▶ **Tarefa**: Imprima sem alterações a parte do trecho sobre a antecipação do BPC que começa nas palavras "Os brasileiros de" e termina depois de "filas nas agências.".

Os brasileiros de baixa renda que estão na fila de espera do Benefício de Prestação Continuada (BPC) poderão receber uma antecipação de R$ 600 do auxílio nos próximos três meses. De acordo com o governo, até 177,5 mil idosos e pessoas com deficiência que deram entrada no pedido devem ser beneficiadas. E, desses, 127,7 mil já têm condições de sacar nas agências do Banco do Brasil, que “aguarda orientações do INSS para verificar o escopo e a abrangência desses pagamentos” e, assim, evitar a formação de filas nas agências.

[Registros de uma coleção]

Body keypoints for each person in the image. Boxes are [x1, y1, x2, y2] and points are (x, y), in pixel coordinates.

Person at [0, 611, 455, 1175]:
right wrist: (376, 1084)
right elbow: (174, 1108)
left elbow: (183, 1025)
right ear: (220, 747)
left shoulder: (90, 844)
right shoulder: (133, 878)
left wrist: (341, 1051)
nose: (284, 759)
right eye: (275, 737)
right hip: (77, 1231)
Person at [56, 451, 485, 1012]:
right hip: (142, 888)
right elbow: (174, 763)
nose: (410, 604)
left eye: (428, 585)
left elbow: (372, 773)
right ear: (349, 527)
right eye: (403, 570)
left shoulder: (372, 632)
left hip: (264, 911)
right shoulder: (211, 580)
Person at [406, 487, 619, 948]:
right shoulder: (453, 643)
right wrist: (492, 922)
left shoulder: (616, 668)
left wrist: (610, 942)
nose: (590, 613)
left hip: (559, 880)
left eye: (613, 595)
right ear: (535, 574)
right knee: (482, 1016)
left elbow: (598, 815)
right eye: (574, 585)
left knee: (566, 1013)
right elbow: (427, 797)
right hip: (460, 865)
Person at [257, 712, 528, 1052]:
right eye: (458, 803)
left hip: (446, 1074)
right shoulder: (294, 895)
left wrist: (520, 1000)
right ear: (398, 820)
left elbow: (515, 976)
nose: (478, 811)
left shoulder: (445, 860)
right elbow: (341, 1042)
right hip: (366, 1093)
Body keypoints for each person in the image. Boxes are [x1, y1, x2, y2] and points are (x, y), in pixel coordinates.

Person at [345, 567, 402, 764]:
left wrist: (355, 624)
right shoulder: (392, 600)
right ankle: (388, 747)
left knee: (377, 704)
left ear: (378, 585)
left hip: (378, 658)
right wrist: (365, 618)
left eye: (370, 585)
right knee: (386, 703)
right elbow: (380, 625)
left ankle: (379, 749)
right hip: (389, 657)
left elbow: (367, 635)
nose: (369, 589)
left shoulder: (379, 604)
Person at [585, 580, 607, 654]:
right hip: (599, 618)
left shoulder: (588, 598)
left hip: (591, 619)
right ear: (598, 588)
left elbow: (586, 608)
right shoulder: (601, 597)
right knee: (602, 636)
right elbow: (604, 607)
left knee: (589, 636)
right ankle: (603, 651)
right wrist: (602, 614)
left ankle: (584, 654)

▶ **Resultado do exercício**:
Os brasileiros de baixa renda que estão na fila de espera do Benefício de Prestação Continuada (BPC) poderão receber uma antecipação de R$ 600 do auxílio nos próximos três meses. De acordo com o governo, até 177,5 mil idosos e pessoas com deficiência que deram entrada no pedido devem ser beneficiadas. E, desses, 127,7 mil já têm condições de sacar nas agências do Banco do Brasil, que “aguarda orientações do INSS para verificar o escopo e a abrangência desses pagamentos” e, assim, evitar a formação de filas nas agências.